**About this exercise**
Exactly reproduce each of the entries shown below.

**Supplied entries**

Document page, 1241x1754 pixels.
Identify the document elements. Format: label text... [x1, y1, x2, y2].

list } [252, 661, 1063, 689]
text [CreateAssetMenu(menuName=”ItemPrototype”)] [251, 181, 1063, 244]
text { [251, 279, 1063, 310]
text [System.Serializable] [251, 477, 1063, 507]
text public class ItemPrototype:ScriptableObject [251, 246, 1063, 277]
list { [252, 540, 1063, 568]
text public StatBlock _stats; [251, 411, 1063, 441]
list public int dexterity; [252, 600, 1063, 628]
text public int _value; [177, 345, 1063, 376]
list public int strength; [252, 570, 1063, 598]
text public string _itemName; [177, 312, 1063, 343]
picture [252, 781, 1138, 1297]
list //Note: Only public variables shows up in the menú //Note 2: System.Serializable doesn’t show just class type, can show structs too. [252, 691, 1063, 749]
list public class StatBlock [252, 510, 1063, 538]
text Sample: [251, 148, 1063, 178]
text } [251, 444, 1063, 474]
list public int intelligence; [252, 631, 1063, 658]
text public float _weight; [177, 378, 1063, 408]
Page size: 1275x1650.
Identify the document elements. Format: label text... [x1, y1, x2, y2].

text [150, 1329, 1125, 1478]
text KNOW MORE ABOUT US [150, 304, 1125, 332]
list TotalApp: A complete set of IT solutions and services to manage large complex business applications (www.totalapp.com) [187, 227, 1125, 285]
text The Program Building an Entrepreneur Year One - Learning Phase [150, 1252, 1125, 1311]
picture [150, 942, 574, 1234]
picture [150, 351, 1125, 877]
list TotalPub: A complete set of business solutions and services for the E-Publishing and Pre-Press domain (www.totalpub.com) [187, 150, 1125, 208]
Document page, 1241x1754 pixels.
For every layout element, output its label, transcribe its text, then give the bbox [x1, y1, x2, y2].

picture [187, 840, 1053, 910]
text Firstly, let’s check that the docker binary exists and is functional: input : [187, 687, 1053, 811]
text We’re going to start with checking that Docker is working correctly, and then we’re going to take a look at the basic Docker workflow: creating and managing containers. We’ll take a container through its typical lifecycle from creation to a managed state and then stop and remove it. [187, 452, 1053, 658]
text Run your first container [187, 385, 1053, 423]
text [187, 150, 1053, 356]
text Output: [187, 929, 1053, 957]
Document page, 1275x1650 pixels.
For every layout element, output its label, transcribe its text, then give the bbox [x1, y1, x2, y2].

**Answer for this exercise**
Document page, 1241x1754 pixels.
Identify the document elements. Format: label text... [x1, y1, x2, y2].

list } [252, 661, 1063, 689]
text [CreateAssetMenu(menuName=”ItemPrototype”)] [251, 181, 1063, 244]
text { [251, 279, 1063, 310]
text [System.Serializable] [251, 477, 1063, 507]
text public class ItemPrototype:ScriptableObject [251, 246, 1063, 277]
list { [252, 540, 1063, 568]
text public StatBlock _stats; [251, 411, 1063, 441]
list public int dexterity; [252, 600, 1063, 628]
text public int _value; [177, 345, 1063, 376]
list public int strength; [252, 570, 1063, 598]
text public string _itemName; [177, 312, 1063, 343]
picture [252, 781, 1138, 1297]
list //Note: Only public variables shows up in the menú //Note 2: System.Serializable doesn’t show just class type, can show structs too. [252, 691, 1063, 749]
list public class StatBlock [252, 510, 1063, 538]
text Sample: [251, 148, 1063, 178]
text } [251, 444, 1063, 474]
list public int intelligence; [252, 631, 1063, 658]
text public float _weight; [177, 378, 1063, 408]
Page size: 1275x1650.
Identify the document elements. Format: label text... [x1, y1, x2, y2].

text [150, 1329, 1125, 1478]
text KNOW MORE ABOUT US [150, 304, 1125, 332]
list TotalApp: A complete set of IT solutions and services to manage large complex business applications (www.totalapp.com) [187, 227, 1125, 285]
text The Program Building an Entrepreneur Year One - Learning Phase [150, 1252, 1125, 1311]
picture [150, 942, 574, 1234]
picture [150, 351, 1125, 877]
list TotalPub: A complete set of business solutions and services for the E-Publishing and Pre-Press domain (www.totalpub.com) [187, 150, 1125, 208]
Document page, 1241x1754 pixels.
For every layout element, output its label, transcribe its text, then give the bbox [x1, y1, x2, y2].

picture [187, 840, 1053, 910]
text Firstly, let’s check that the docker binary exists and is functional: input : [187, 687, 1053, 811]
text We’re going to start with checking that Docker is working correctly, and then we’re going to take a look at the basic Docker workflow: creating and managing containers. We’ll take a container through its typical lifecycle from creation to a managed state and then stop and remove it. [187, 452, 1053, 658]
text Run your first container [187, 385, 1053, 423]
text [187, 150, 1053, 356]
text Output: [187, 929, 1053, 957]
Document page, 1275x1650 pixels.
For every layout element, output its label, transcribe its text, then give the bbox [x1, y1, x2, y2].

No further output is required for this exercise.